A New Obsession - A Collection of Coins From the Reigns of the Crowned Rulers of England and Great Britain

As I become more informed about my British/Canadian/Welsh/Norman/Danish family, I have increased my interest in English/British history. 
With the recent flurry of interest in Richard III, and rewriting his story, the monarchy running from William the Conqueror to the present has been much on my mind.  If you read a bit in my family history blog: ,you will discover that my family in several branches arrived in England with William, and were well documented down through the centuries till they came to America in the 1620s, and landed in Canada after fleeing from the revolutionaries in the US. (burned out of two different houses, one in Bucks County, Pennsylvania and one in White Plains, New York before they decided that Nova Scotia and New Brunswick looked interesting.).

Anyway, I decided that it would be fun to collect coins from all the monarchs of England and Great Britain. 
I am by no means an expert, and may never actually complete the collection, because some of them are priced stratospherically, and some are virtually unattainable( think of the little princes(Edward V and his brother{Richmond} in the Tower of London, and how long he was king and in the position to make coins.)

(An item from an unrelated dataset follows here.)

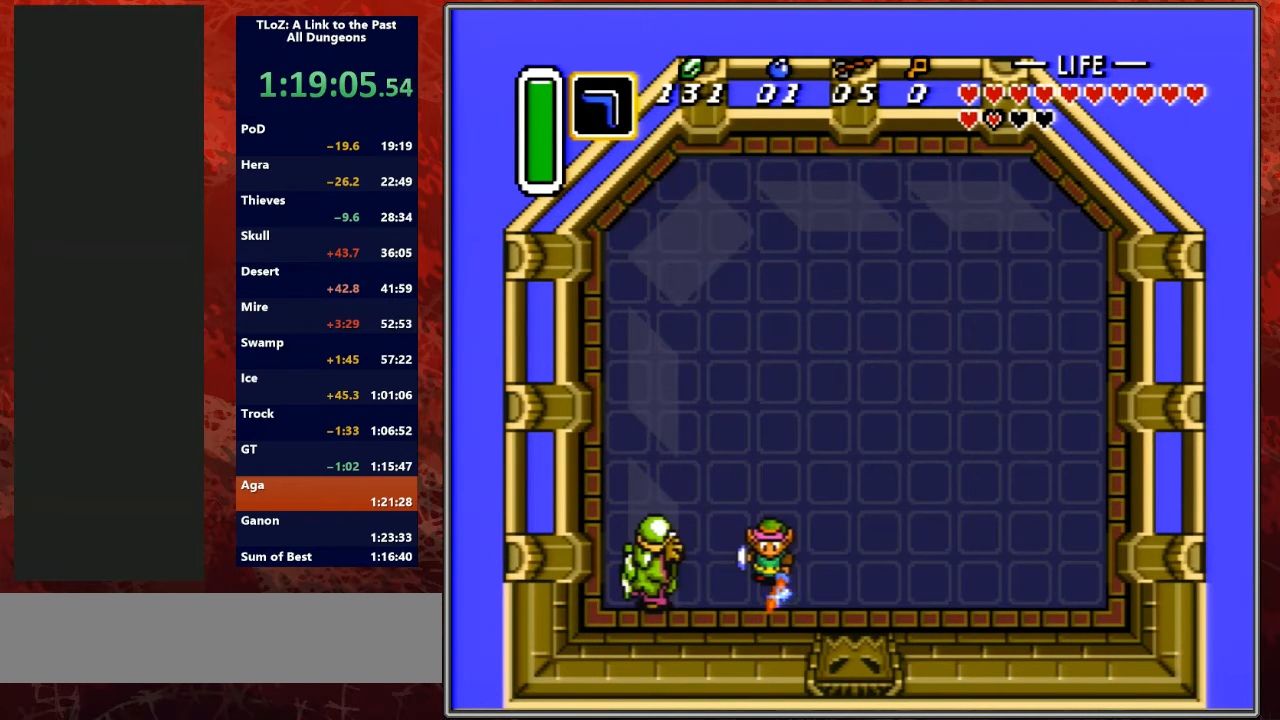
{"buttons": ["B"], "events": []}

I will try to communicate all that I learn about these coins, and to give you a few tips on collecting old coins as I learn them.

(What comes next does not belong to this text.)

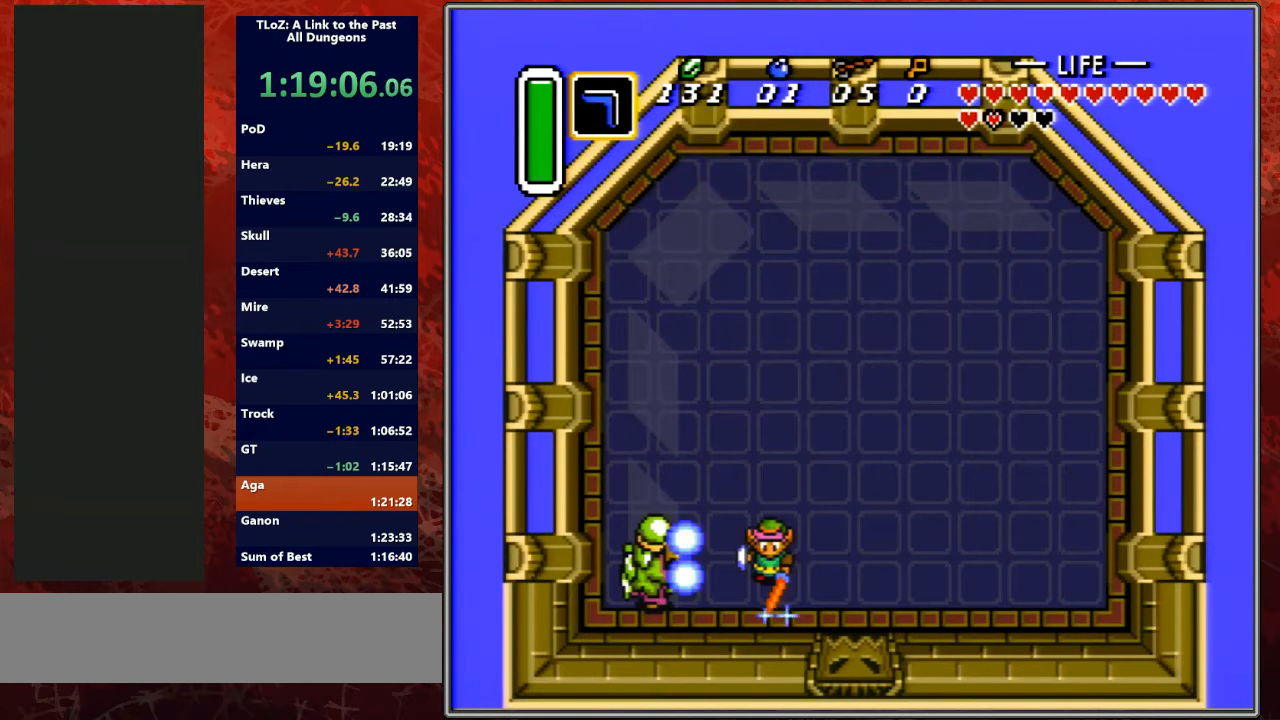
{"buttons": ["B"], "events": []}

You have to understand too, that I am not doing this for the investment value.  I just love the idea of doing it.  I do not have the resources to buy the best coins available, and it is likely that many will be terrible coins, as best are available but out of most any one's price range really. 
Well, more on all that later, how to buy, what to buy and how to take care of them will follow eventually. 
I love this coin with the symbols of the four consolidated countries of Great Britain.  The rose for England, the thistle for Scotland, the shamrock for Ireland and the leek for Wales.  A sixpence is traditionally placed in the shoe of a bride on her wedding day.
Already, as of this writing, I have  almost all of the different monarchs collected, leaving only 1 more to buy...probably a pretty difficult one to find.  I have also purchased an Interregnum coin of Oliver Cromwell, who does not figure as a sovereign or as my total of coins collected. Some of the list were king two times, and though it would be nice to have one coin for each reign, I will be satisfied with one for each of the 38 kings or queens(crowned and ruling), no matter how many times they were on the throne.  I also do not count those who were never crowned.  That may save me from having to find that elusive Edward V, and Edward VIII may not be represented as he only had coins from outside the country by the time he abdicated. Although, some Commonwealth coins are shown.
Also, my English family history goes back only to William the Conqueror, so earlier Saxon kings and queens will not be included.  I probably could not afford them anyway...William is expensive enough, but earlier...God help me! Let me rephrase that.  I do have earlier history in my family in the Welsh line, and likely, if I eventually follow every line, I will go right back to the beginnings of royalty in England.